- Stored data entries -
________________________

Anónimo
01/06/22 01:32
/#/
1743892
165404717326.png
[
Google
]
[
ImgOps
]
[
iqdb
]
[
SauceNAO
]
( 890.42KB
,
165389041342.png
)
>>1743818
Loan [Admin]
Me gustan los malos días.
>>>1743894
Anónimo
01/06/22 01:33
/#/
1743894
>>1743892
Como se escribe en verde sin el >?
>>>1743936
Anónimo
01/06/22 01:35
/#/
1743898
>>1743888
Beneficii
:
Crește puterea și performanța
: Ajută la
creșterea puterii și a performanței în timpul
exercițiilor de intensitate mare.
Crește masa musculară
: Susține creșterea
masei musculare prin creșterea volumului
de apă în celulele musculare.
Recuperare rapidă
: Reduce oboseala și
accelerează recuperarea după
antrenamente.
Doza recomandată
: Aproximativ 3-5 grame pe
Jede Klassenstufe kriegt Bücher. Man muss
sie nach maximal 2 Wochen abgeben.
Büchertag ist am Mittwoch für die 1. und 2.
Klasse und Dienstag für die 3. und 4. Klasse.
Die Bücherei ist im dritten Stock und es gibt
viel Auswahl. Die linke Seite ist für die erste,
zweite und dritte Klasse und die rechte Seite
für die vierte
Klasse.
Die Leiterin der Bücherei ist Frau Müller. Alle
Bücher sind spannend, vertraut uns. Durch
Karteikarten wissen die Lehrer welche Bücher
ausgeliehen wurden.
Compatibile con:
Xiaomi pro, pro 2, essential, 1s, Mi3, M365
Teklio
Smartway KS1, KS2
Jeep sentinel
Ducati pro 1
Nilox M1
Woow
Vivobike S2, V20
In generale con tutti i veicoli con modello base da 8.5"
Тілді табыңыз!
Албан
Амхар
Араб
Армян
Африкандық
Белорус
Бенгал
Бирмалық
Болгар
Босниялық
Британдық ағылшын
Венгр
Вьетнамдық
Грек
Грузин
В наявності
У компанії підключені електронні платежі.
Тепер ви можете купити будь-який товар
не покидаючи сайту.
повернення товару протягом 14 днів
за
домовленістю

________________________

How many lines of the records contain the string "Seite"? Case matters. Give only the number.

2